[SOURCE MATERIAL — start]
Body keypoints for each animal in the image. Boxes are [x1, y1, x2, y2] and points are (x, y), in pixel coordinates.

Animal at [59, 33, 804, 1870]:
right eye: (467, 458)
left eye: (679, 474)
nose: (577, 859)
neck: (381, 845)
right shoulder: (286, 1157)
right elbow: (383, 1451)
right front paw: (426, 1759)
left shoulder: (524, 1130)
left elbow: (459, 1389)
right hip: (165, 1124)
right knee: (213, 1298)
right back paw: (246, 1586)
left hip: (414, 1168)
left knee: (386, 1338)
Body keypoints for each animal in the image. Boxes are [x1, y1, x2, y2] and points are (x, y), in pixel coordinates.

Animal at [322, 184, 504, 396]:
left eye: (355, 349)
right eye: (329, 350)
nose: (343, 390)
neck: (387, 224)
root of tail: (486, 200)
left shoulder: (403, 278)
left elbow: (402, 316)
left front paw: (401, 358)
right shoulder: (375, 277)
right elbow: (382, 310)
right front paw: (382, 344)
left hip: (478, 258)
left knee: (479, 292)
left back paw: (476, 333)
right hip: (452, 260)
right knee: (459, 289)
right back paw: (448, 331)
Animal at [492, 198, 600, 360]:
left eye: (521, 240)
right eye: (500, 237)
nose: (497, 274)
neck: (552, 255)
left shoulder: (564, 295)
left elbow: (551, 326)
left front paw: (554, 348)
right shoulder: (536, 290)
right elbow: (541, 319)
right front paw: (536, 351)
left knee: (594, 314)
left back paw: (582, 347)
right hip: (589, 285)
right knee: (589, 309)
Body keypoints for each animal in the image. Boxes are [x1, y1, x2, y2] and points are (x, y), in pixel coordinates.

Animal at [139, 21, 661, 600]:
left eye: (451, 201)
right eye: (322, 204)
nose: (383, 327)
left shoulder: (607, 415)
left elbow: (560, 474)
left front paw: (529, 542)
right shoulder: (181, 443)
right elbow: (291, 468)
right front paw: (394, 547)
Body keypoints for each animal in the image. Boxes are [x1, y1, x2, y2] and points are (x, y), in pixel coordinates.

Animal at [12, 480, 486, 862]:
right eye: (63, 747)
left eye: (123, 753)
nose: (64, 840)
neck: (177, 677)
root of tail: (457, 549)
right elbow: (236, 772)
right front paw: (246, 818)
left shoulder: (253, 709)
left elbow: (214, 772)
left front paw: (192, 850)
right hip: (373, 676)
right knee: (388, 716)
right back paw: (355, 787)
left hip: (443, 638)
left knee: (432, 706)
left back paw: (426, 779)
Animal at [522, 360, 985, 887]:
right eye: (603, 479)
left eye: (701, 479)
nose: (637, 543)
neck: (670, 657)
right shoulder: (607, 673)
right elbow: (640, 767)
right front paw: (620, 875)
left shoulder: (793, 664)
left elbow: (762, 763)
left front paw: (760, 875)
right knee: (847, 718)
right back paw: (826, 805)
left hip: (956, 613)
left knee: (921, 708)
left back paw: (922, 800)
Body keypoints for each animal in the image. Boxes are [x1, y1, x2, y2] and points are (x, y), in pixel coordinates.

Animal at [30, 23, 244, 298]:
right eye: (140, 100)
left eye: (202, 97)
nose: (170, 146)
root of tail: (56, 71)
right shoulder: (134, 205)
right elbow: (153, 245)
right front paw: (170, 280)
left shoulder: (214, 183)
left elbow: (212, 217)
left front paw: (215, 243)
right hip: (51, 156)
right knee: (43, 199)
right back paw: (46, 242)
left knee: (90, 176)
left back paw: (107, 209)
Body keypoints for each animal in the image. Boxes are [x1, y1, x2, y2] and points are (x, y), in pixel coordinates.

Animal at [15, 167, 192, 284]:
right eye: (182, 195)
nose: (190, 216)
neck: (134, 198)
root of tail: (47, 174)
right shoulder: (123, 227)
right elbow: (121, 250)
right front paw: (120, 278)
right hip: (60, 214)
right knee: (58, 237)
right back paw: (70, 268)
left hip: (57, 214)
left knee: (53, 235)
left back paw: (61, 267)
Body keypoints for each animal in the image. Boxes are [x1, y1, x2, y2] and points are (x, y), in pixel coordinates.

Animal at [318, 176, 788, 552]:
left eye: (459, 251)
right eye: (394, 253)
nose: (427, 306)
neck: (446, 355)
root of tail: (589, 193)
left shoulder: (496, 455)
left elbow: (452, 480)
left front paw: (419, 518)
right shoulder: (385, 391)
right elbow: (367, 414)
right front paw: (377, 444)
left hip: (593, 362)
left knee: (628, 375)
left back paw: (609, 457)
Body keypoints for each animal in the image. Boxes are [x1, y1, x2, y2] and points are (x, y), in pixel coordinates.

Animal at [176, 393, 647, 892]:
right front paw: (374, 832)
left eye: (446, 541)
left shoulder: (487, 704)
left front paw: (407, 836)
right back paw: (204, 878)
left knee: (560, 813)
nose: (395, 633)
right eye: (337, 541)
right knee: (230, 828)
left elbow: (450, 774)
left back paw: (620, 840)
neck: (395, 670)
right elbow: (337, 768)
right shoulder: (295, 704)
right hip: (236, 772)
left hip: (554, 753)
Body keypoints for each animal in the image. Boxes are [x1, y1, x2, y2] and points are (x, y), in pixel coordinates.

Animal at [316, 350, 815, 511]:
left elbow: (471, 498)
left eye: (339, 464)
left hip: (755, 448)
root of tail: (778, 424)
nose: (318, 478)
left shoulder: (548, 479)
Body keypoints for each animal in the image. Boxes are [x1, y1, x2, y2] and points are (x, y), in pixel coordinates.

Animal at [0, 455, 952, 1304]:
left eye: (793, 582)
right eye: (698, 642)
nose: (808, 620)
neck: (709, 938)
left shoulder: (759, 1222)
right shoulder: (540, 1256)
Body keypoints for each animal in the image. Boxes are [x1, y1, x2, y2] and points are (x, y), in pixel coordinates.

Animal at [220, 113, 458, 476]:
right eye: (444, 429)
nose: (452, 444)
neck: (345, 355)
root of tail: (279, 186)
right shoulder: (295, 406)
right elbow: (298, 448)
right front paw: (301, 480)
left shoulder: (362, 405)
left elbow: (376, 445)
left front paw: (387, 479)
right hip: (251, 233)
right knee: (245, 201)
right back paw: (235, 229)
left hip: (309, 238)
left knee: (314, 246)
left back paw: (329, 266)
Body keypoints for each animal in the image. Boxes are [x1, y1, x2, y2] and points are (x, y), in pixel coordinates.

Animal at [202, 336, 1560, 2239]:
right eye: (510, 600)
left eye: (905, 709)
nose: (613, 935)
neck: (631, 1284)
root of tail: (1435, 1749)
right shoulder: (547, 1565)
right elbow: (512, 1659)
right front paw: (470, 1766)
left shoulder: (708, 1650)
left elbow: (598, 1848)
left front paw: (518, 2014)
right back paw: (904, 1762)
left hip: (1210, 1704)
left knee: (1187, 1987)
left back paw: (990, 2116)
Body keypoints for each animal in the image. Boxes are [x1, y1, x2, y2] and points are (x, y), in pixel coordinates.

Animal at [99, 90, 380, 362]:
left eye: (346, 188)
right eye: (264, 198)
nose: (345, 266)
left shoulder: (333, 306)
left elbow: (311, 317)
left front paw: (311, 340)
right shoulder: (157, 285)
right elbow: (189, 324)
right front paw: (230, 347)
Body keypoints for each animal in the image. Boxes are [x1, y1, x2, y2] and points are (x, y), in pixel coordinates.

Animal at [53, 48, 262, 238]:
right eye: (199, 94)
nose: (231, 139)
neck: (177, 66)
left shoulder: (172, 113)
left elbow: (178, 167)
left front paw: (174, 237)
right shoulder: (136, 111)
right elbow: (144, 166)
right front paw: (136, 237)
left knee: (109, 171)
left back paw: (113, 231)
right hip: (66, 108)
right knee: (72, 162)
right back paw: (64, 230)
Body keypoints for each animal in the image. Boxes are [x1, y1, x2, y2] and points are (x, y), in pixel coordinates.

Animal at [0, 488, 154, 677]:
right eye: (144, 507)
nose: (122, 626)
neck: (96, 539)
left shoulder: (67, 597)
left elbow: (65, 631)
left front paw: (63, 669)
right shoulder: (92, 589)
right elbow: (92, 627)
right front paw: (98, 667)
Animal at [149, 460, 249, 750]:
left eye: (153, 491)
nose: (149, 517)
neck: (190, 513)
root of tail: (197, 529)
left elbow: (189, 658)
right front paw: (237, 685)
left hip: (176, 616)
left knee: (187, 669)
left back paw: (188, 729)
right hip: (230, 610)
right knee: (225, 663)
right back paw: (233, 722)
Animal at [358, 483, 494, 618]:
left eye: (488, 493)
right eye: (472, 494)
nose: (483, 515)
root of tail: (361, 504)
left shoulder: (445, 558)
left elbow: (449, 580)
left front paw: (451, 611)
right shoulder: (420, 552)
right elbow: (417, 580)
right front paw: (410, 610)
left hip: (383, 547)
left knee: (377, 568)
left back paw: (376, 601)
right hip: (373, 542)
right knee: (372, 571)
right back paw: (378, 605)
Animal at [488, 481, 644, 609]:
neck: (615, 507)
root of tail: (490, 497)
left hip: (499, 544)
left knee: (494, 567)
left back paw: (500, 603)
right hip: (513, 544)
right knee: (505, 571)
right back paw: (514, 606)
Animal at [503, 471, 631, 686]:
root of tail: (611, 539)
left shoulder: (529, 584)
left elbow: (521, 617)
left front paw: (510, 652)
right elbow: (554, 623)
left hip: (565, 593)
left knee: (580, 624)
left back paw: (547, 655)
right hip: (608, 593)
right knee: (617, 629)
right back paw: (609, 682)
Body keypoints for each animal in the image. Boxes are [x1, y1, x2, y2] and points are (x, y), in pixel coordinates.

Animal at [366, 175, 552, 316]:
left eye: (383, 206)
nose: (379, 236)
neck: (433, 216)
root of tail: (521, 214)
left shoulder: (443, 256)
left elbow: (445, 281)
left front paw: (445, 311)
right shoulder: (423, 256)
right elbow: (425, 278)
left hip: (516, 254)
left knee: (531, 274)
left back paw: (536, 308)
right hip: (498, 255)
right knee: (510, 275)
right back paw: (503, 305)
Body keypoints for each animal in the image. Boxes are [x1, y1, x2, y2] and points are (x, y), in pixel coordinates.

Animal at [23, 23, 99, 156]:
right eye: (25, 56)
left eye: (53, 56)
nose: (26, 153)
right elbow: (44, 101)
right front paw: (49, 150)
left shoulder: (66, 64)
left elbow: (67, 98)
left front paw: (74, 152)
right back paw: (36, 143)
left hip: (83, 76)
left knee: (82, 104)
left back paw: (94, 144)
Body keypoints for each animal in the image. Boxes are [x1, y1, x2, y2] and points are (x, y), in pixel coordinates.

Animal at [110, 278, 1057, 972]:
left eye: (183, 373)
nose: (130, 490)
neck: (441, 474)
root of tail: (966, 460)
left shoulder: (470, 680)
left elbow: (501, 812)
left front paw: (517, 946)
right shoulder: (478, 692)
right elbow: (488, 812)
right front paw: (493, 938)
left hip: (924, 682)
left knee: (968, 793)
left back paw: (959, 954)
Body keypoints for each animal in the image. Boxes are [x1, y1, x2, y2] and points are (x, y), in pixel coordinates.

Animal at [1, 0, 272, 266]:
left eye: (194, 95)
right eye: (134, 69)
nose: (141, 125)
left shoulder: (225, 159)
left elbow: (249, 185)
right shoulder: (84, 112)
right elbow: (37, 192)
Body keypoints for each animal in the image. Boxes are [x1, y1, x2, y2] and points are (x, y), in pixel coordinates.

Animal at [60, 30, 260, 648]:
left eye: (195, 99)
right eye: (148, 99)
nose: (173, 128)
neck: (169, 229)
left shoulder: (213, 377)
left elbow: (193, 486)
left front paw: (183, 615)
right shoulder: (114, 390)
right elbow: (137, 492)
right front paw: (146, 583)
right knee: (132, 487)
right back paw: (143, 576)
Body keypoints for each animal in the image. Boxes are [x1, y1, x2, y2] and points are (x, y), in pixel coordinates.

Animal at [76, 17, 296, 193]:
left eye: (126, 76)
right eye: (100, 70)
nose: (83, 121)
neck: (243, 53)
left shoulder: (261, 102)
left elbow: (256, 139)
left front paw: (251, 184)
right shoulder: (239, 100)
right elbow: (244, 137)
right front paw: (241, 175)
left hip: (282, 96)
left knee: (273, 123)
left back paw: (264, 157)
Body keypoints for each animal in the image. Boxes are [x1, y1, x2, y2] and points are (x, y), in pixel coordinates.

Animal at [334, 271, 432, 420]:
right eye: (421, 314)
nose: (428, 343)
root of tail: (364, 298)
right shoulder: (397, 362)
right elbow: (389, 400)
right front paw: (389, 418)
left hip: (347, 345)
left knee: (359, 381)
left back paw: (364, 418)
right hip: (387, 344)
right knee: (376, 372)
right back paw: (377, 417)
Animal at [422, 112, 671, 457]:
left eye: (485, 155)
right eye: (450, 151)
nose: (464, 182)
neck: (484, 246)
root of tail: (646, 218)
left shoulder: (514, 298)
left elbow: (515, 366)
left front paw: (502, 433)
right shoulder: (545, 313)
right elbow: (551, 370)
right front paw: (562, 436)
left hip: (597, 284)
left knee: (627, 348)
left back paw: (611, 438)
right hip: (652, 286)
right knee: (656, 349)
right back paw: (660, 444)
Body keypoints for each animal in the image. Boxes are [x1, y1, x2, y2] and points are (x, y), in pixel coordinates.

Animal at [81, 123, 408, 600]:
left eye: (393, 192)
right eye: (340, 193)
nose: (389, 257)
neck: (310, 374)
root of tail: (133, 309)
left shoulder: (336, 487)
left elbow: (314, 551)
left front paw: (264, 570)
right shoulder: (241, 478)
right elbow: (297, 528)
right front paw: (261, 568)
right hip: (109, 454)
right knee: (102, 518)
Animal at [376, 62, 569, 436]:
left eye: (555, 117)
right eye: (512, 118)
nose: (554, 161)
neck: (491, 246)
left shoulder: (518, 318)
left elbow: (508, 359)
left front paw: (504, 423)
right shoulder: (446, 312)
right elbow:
[SOURCE MATERIAL — finish]
## [TASK ITEM]
Exactly the lines from the one containing "left elbow: (314, 551)" through the end of the entries above must be output, and no others.

## [ANSWER TO THIS EXERCISE]
left elbow: (314, 551)
left front paw: (264, 570)
right shoulder: (241, 478)
right elbow: (297, 528)
right front paw: (261, 568)
right hip: (109, 454)
right knee: (102, 518)
Animal at [376, 62, 569, 436]:
left eye: (555, 117)
right eye: (512, 118)
nose: (554, 161)
neck: (491, 246)
left shoulder: (518, 318)
left elbow: (508, 359)
left front paw: (504, 423)
right shoulder: (446, 312)
right elbow:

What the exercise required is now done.